Secteur Revue Relations

DOSSIER : La théologie de la libération, d'hier à  aujourd'hui

Le printemps marocain oublié

Par : Osire Glacier

L’auteure enseigne au Département d’histoire de l’Université Bishop’s à Sherbrooke

Même si les médias en parlent peu, le Mouvement du 20 février secoue le royaume du Maroc depuis le début de 2011.

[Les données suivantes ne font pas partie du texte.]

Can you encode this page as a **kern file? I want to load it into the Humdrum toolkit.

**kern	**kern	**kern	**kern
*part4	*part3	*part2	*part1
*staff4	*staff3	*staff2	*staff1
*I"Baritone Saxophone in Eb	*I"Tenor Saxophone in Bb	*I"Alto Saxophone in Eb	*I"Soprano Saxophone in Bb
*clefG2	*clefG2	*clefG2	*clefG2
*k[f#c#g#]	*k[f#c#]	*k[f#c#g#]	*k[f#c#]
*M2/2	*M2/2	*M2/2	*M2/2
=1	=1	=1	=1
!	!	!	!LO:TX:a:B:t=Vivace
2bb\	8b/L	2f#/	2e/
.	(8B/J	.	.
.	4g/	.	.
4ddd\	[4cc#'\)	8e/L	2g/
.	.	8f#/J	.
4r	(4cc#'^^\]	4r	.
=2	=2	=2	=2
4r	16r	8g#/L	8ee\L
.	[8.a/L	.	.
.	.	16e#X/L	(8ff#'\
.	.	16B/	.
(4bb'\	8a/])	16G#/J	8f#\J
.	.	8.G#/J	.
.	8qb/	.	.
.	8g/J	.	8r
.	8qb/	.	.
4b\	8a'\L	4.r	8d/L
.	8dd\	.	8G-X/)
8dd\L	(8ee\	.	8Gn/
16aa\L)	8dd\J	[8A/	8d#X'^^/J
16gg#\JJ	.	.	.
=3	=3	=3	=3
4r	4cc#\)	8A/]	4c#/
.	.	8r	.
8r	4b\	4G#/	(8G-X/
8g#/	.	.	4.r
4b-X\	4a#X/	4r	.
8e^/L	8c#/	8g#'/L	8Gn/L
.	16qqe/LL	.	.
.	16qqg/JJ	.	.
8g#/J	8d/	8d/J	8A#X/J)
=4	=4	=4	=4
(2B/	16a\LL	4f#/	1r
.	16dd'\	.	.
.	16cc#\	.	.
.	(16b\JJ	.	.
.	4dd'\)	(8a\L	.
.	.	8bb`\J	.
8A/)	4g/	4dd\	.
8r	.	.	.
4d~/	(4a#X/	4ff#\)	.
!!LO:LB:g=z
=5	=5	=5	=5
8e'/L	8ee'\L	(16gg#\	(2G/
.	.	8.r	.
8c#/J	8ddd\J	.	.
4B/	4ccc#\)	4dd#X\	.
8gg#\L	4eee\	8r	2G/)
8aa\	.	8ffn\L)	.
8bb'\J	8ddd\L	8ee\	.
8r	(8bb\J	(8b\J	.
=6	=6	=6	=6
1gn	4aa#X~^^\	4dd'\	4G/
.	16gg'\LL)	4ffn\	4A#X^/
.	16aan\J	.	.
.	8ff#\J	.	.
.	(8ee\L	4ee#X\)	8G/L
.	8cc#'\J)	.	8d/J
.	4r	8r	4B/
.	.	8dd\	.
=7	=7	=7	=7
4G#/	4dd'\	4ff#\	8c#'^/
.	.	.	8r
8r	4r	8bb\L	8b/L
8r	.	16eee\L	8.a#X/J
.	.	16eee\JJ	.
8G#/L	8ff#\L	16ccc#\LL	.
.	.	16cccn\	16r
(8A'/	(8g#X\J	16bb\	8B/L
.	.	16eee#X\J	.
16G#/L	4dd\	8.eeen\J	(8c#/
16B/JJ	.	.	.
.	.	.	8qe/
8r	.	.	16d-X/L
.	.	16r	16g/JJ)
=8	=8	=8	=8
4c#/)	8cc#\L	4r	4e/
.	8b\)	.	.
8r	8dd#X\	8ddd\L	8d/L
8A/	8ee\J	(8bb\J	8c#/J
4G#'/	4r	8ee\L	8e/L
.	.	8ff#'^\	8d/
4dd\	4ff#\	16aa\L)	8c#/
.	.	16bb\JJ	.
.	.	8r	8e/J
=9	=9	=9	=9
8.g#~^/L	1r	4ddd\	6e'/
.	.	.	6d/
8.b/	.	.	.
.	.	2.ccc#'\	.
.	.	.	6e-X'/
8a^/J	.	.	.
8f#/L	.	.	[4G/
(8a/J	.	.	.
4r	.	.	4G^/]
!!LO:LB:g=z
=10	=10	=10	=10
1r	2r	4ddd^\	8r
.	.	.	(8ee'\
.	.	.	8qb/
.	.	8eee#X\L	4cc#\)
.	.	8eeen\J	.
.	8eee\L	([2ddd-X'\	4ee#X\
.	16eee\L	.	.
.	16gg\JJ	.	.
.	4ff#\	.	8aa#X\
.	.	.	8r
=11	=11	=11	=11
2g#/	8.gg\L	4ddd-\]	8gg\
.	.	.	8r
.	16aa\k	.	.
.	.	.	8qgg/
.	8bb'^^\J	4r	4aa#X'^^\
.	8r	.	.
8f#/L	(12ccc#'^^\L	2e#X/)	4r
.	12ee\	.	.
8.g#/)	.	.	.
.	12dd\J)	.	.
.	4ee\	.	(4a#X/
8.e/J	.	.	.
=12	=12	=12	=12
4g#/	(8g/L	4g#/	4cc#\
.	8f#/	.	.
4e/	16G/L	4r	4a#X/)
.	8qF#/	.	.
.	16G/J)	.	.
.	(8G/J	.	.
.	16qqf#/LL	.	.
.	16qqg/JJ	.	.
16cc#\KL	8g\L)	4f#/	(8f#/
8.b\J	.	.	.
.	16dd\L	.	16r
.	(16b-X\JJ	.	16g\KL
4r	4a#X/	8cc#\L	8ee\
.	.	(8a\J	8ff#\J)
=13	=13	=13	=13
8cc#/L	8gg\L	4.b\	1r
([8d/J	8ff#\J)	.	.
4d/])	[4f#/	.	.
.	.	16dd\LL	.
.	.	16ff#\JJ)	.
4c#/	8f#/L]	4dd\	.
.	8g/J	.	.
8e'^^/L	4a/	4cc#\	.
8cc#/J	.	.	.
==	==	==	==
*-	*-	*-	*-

Dès le printemps arabe en Tunisie et en Égypte, des jeunes marocains ont initié un forum de discussions sur Facebook, portant sur la situation politique et socio-économique du Maroc. Ces discussions ont révélé que la nouvelle génération marocaine vivait une grande insatisfaction devant la corruption des élites de l’État, le clientélisme des fonctionnaires, les violations quotidiennes des droits fondamentaux et les inégalités dans l’accès à l’éducation, aux soins de santé et au monde du travail. Dès lors, les « facebookiens » ont décidé de s’unir autour d’un projet de société commun : l’avènement d’un système démocratique au Maroc. C’est ainsi que le Mouvement du 20 février a vu le jour. Une vidéo a circulé dans les médias sociaux, appelant les citoyens à manifester le 20 février 2011 pour exiger, entre autres, la dissolution du gouvernement actuel; la séparation des pouvoirs judiciaire, exécutif et législatif; des changements constitutionnels qui garantiraient les droits et libertés des citoyens; la libération des détenus politiques; la fermeture des centres de détention secrets et l’inculpation des responsables d’actes de torture ainsi que des élites de l’État qui se sont enrichies à force de corruption et de dilapidation des ressources économiques et financières du pays.

À la date fixée, des dizaines de milliers de manifestants déferlent dans les rues de cent vingt villes et villages du royaume, montrant que l’appel des jeunes a eu un grand écho au sein de la société marocaine. Le mouvement compte autant de jeunes femmes que de jeunes hommes. Et pour l’une des premières fois dans l’histoire politique du Maroc contemporain, les protestataires n’arborent aucune enseigne qui pourrait identifier une quelconque formation politique, signifiant par là que la démocratie est la cause commune qui les unit les uns aux autres.

Le Mouvement n’a fait que s’amplifier depuis, bénéficiant du soutien inconditionnel de la société civile, des partis politiques et des habitants de nombreux quartiers populaires. Il faut dire que les « facebookiens » déploient toute leur ingéniosité pour favoriser l’avènement de la démocratie au Maroc. Ils distribuent même des roses à ceux qui les brutalisent à coups de matraque dans des manifestations, comme celles organisées du 13 au 20 mars, signifiant par là que les forces de l’ordre font partie du peuple et que la démocratie les concerne également.

Devant l’amplification du mouvement, le gouvernement a tenté de récupérer les protestataires, en initiant une série de négociations avec des syndicats et des associations. C’est dans ce contexte que 4000 emplois ont été octroyés aux membres de l’Association nationale des diplômés chômeurs du Maroc et que le roi Mohammed VI a promis une réforme constitutionnelle globale, créant une commission à cet effet. Mais comme ses membres n’ont pas été élus par les citoyens, le Mouvement du 20 février a considéré que sa requête démocratique n’avait pas été entendue et a poursuivi ses manifestations. Celles-ci sont vite devenues une menace sérieuse pour la classe dirigeante, car elles transcendent la division habituelle entre la gauche et les islamistes et unifient les forces populaires autour d’un projet démocratique commun.

La répression sauvage a commencé à s’abattre sur le mouvement lors de la manifestation du 15 mai, devant le centre de détention secret de Témara – récemment dévoilé sur Internet. Désormais, avec les réformes constitutionnelles en trompe l’œil du 17 juin et le référendum bidon qui les entérine à 98,5 %, la vraie lutte a commencé. Des manifestations ont lieu un peu partout au Maroc cet automne, qui promet d’être chaud.

La démocratie parviendra-t-elle à triompher quand les uns luttent en marchant pacifiquement, pendant que les autres les répriment à coups de matraque, d’arrestations, d’actes intimidation, de harcèlement, de menaces de mort… et d’une condamnation au silence dans les médias nationaux et internationaux? Il faut briser ce silence, ce pourquoi des comités de soutien au mouvement ont vu le jour dans plusieurs villes européennes et nord-américaines, dont Montréal.

Les exemples de la Tunisie et de l’Égypte montrent qu’avec de la détermination, les peuples peuvent venir à bout des pires tyrans.